## SOURCE TEXT
Begin

October 22, 2020

Judging Scripture

A Survey of The Surprising Language of the Bible, by Philip Winn

BHT fellow Philip Winn has written a survey of crude language in scripture. It’s a helpful orientation to some little known statements in the Bible, and the language Christians believe- in one way or another- is divinely inspired. It’s an eye opening tour, and will give your youth groups plenty of Bible reading opportunities. PW is an excellent teacher. Be his student for a while. -Michael

I’ve previously written about the horrible content of the Biblical book of Judges, but perhaps I should have set my sights a little wider. After all, Scripture is littered with offensive passages and words and phrase choices, and purpose, too. The Gospel itself is offensive, involving as it does a recognition that our own efforts at “being good” are as worthless as used feminine hygiene products!

But that’s not all…

In Exodus 34:15-16, people who do not worship God are referred to as going a-whoring. “Lest thou make a covenant with the inhabitants of the land, and they go a whoring after their gods, and do sacrifice unto their gods, and one call thee, and thou eat of his sacrifice; And thou take of their daughters unto thy sons, and their daughters go a whoring after their gods, and make thy sons go a whoring after their gods.” The same term is used in Leviticus 20:5-6 as well. I guess I have to explain to my children what “whoring” means when this comes up in daily devotions.

End

## TASK TO CARRY OUT
Print the passage of the post on crude language in scripture that begins at the words "A Survey of The" and stops after "feminine hygiene products!".

Stored entries:
Begin

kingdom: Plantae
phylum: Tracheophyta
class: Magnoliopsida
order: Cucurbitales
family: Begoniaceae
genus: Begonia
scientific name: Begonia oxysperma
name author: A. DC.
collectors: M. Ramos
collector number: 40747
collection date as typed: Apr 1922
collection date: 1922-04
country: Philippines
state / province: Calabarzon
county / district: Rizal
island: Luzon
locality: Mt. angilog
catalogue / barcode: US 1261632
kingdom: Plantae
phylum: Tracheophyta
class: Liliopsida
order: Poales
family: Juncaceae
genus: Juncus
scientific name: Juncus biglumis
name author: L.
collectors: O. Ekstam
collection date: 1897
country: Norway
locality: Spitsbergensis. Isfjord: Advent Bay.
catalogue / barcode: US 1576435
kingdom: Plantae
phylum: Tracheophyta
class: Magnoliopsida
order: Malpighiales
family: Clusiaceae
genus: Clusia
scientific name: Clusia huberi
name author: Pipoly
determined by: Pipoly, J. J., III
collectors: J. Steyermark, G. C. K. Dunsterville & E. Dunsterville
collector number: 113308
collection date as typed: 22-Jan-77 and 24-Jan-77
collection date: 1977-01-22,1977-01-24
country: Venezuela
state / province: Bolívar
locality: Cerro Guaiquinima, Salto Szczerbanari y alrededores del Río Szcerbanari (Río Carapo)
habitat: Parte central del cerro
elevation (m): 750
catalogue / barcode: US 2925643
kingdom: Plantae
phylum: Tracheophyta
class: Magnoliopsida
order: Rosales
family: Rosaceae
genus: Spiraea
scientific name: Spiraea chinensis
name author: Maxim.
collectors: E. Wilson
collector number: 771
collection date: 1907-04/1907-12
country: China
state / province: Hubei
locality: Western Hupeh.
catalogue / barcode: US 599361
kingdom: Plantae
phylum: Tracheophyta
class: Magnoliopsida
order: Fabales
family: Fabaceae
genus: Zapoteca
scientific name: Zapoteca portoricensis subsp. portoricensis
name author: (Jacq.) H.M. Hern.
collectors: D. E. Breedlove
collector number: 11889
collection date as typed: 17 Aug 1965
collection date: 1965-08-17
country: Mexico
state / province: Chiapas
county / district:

End

## REPLY
A Survey of The Surprising Language of the Bible, by Philip Winn

BHT fellow Philip Winn has written a survey of crude language in scripture. It’s a helpful orientation to some little known statements in the Bible, and the language Christians believe- in one way or another- is divinely inspired. It’s an eye opening tour, and will give your youth groups plenty of Bible reading opportunities. PW is an excellent teacher. Be his student for a while. -Michael

I’ve previously written about the horrible content of the Biblical book of Judges, but perhaps I should have set my sights a little wider. After all, Scripture is littered with offensive passages and words and phrase choices, and purpose, too. The Gospel itself is offensive, involving as it does a recognition that our own efforts at “being good” are as worthless as used feminine hygiene products!